Ambrus erwartet eine deutliche Abkühlung des Geschäfts. Zahlreiche Firmen haben sich mit frischen Kapital versorgt und sind mittlerweile sehr gut aufgestellt. Die Liquiditäts-Rücklagen sind auffüllt. Die Unternehmen haben einen finanziellen Puffer. Neues Geld ist vermutlich nicht nötig, um die geplanten firmeninternen Vorhaben umzusetzen. Für den regen Schuldschein-Handel in den zurückliegenden Monaten haben, so die Analystin, folgende Punkte beigetragen:
- Erwartete Rezession
- Corona-Pandemie
- Ukraine-Krieg
- Gestiegene Inflation
- Gestiegene Zinsen
Steigen werden indes vermutlich die Emissionen mit Nachhaltigkeitsbezug. 2022 haben entsprechende Schuldverschreibungen 40 Prozent des Marktes ausgemacht. Die Papiere sind bei den Investoren bleibt, so dass 2023 von einem Anstieg auf über 50 Prozent ausgegangen werden kann.
Schuldscheine sind keine Anleihen
Vielfach werden die Schuldscheine der Unternehmen mit den Anleihen verwechselt. Es gibt an dieser Stelle aber einen wesentlichen Unterschied. Die emittierten Anleihen werden an der Börse gehandelt. Die Kurs kann täglich abgelesen und damit auch die entsprechenden Wertveränderungen ins Plus oder Minus. Beim Schuldschein gibt’s indes keinen offiziellen Handel.
Genau aus dieser Tatsache lassen sich die Vor- und Nachteile für die Anleger ableiten.

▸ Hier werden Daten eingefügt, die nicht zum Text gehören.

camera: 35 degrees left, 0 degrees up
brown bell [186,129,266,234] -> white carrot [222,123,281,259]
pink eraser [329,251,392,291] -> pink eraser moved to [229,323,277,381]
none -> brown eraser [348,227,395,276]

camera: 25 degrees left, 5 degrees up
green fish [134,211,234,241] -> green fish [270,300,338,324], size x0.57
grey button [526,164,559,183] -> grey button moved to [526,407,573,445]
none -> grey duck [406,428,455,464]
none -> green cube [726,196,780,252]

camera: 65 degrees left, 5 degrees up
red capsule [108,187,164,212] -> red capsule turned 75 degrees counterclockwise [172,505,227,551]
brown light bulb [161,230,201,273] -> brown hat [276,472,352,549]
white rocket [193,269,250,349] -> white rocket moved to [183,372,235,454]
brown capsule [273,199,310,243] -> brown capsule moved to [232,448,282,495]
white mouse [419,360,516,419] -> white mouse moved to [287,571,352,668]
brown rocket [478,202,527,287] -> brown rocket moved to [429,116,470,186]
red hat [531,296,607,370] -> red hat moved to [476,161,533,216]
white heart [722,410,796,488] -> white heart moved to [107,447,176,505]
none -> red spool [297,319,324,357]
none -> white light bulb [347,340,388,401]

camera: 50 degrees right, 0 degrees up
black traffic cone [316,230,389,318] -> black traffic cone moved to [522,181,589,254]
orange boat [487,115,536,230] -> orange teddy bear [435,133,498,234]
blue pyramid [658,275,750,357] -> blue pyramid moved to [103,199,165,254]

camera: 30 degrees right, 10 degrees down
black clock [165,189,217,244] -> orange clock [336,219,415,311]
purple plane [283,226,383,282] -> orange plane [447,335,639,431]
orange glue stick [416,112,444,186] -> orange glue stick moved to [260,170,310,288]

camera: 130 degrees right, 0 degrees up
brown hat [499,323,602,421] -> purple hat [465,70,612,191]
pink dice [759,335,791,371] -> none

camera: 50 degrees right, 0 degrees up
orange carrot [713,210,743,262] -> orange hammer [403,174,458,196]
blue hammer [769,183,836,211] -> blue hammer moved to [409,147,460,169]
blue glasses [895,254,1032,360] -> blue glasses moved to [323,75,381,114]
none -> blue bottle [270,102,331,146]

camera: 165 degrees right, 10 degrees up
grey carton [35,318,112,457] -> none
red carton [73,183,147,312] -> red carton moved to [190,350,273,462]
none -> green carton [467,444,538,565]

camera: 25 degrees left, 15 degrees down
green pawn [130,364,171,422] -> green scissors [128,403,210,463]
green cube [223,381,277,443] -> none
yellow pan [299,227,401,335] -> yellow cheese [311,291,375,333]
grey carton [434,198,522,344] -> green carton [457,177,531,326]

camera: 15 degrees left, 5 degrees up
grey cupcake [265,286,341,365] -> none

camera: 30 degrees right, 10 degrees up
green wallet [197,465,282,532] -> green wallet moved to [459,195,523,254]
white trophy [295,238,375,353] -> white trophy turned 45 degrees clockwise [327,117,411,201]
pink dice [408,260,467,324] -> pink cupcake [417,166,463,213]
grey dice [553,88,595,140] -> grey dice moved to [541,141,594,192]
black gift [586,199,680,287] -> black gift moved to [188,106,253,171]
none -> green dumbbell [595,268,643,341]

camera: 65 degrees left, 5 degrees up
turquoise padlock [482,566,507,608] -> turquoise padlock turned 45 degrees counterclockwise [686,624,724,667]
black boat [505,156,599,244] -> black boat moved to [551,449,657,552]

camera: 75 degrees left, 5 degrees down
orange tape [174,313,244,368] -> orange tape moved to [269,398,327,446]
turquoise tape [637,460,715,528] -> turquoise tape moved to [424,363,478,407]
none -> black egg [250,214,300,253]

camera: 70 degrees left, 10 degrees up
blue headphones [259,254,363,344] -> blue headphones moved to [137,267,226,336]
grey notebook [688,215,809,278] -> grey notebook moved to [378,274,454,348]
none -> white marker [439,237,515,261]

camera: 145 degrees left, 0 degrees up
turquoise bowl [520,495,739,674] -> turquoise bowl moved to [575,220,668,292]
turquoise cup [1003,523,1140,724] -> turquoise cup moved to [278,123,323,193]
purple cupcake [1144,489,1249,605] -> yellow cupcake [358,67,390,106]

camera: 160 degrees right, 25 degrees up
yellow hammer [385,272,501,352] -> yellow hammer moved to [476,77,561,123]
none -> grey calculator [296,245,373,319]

Keine Bewertungsverluste und hoher Risikoaufschlag
Professionelle Anleger schätzen an den Schuldscheinen der Firmen, dass diese im eigenen Portfolio mit einem festen Wert stehen bleiben. Es müssen keine Wertanpassungen vorgenommen werden. Buchhalterisch ist ein Verlust über die Laufzeit der Wertpapiere ausgeschlossen.
Nachteilig ist ohne Frage, dass der Schuldschein der Firmen nicht sofort zu Cash gemacht werden kann und wenn, dann meist mit deutlichen Abschlägen. Der Verkauf ist zwar möglich, meist aber mit einem erhöhten Aufwand für die Investoren verbunden. Genau diese mangelnde Liquiditätsmöglichkeit ist der Grund, weshalb es im Gegenzug einen erhöhten Zinsaufschlag gibt. Die emittierten Schuldverschreibungen der Wirtschaft haben 2022 um 250 Basispunkte über dem Zinssatz der zehnjährige Bundesanleihe gelegen.
Schuldscheine auch für kleinere Anleger rentabel
Die beschriebene Rentabilität bezieht sich auf die Unternehmen mit einer BBB-Einstufung, also mit einer sehr guten Bonität. Die Papiere sind nach unserer Erfahrung auch für Kleinanleger empfehlenswert, die ihr Geld für eine längere Zeit festanlegen wollen. Zahlungsausfälle bei Firmen bei einer BBB-Bonität sind nicht zu erwarten.